I love the ending of Job how God restores him to health and wealth. I am seeking this for Phoebe; complete health here on earth.
Praying and praying always. In the love of Jesus Christ.
“Let everything happen to you: beauty and terror. Just keep going. No feeling is final. Don’t let yourself lose me.” When I read the poem, Amey, I knew that this line is right where you are having to live, through no choice of your own. I love you and am praying for you.
Amey, I have no words only to say I love you and your family and pray that God continues to give you grace for each moment as they arrive. Your never far from my mind.
Thanks for the timely post!!! Everyone at church was asking me if it was Phoebe that had gone home to be with the Lord. (I guess from a Caring Bridge post on another precious child.) I assured everyone she was fine, but in the back of my mind I really wanted proof. Thanks!!! and Praise God!!!
Amey, I am sure you are tired, numb, quiet, anxious, and whatever else a mother in your shoes has been through. You are probably “depressed” from all you have been through. After a long stressful time the “pistons in your brain” grow sluggish and cannot function like before- for a little while. God will see you through this as well, but if you want to talk to your doctor about how you feel, there is help out there that is a God Send. Get as much rest as you can, when you can.

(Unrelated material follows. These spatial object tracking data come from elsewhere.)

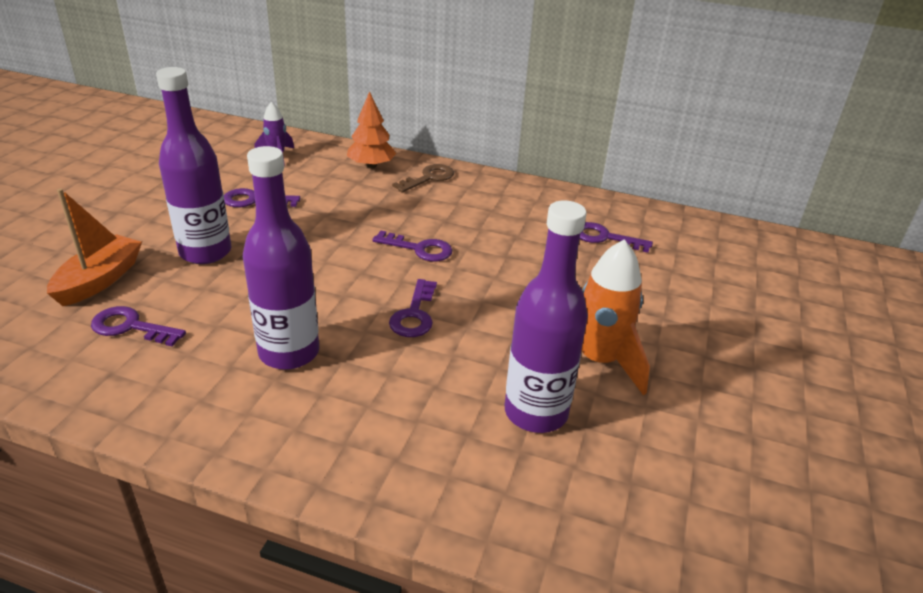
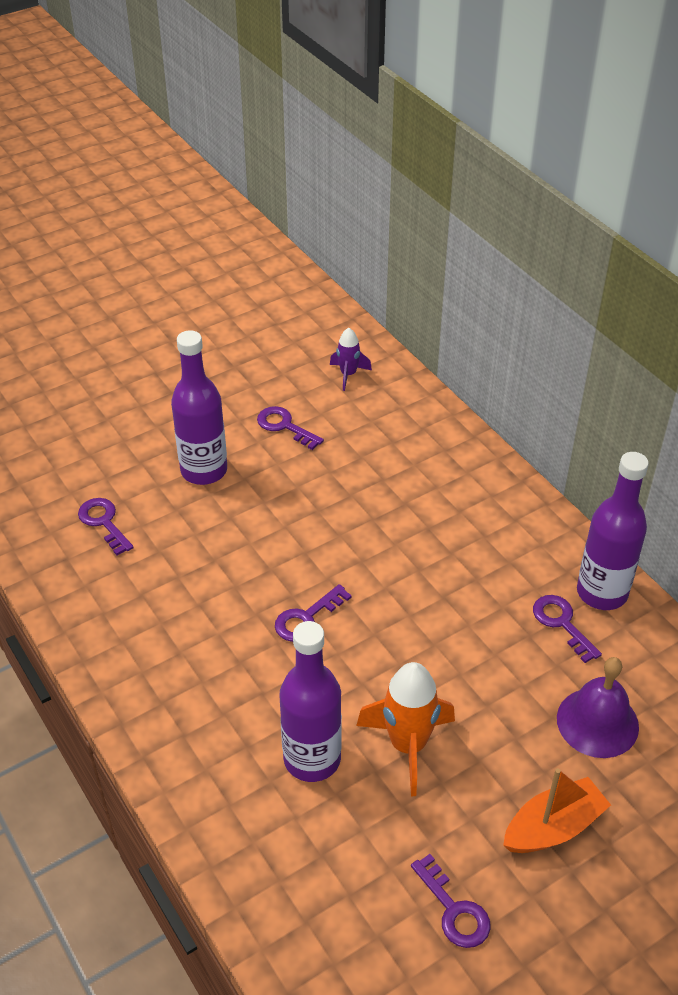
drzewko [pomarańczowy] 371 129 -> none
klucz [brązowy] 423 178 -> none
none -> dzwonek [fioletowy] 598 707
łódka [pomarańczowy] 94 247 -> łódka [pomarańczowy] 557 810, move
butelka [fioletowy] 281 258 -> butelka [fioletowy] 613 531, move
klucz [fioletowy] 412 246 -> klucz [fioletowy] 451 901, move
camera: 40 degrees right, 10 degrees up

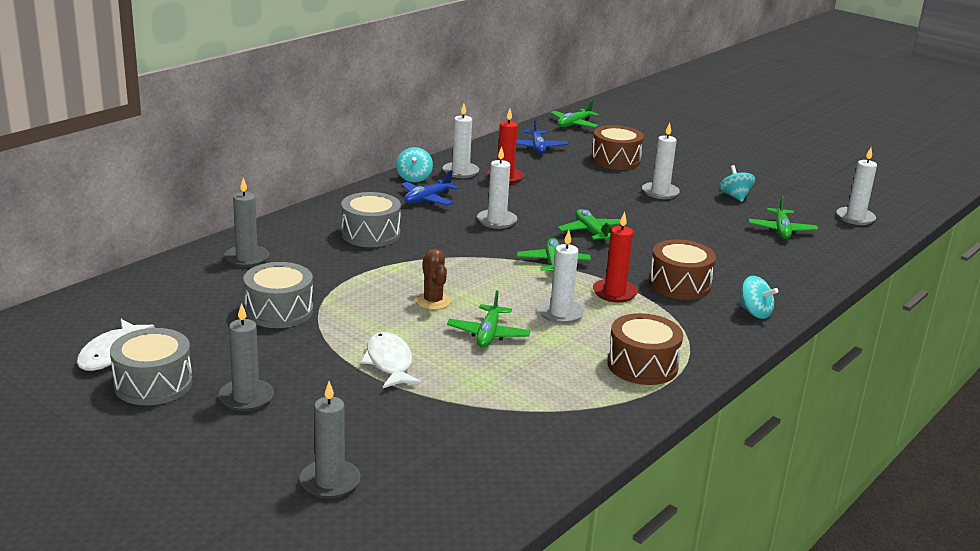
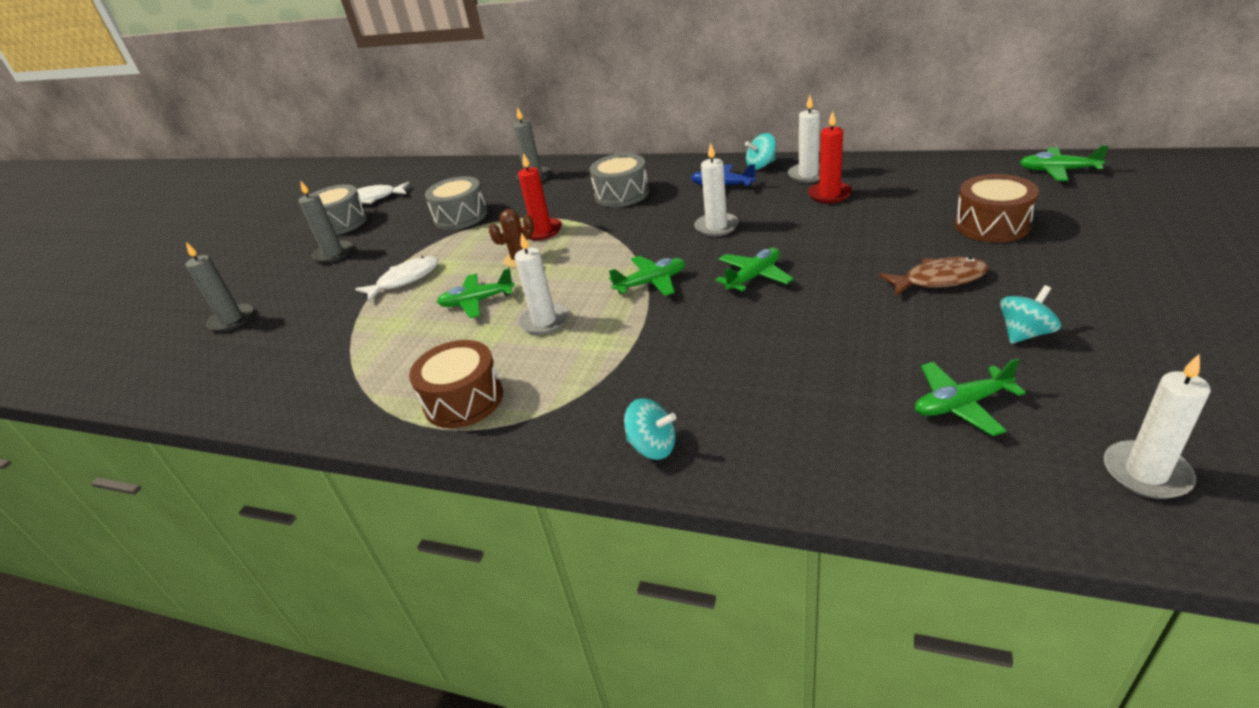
samolot [niebieski] 542 136 -> none
bęben [brązowy] 682 269 -> none
świeca [czerwony] 615 257 -> świeca [czerwony] 540 196, move
świeca [biały] 661 161 -> ryba [brązowy] 934 276
bączek [turkusowy] 758 297 -> bączek [turkusowy] 650 429, 90 degrees counterclockwise
camera: 75 degrees right, 10 degrees up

Bless the hearts of the Fair Family!!!!
I don’t know you other than through your blog…I honestly can’t remember how I came across your blog…however, it is bookmarked and I check it every other day to see how I you are doing. I have three children about your kiddos ages and I ache for you and rejoice with you as you jump hurdles and stand victorious at different moments in this journey. I don’t know how it will all end or how you will feel; what I do know is that your story and your faith has moved me closer to Jesus. All things are to bring glory to our Lord, big…small…significant…or insignificant…You are glorifing God and you are strengthening the faith of other believers as you walk through this valley. Thank you for growing me, for turning my eyes to Jesus. You and your family are in my prayers.
You are such an inspiration, there are no words I could imagine would make this any easier. I hope you know your family is in my prayers always. God bless you!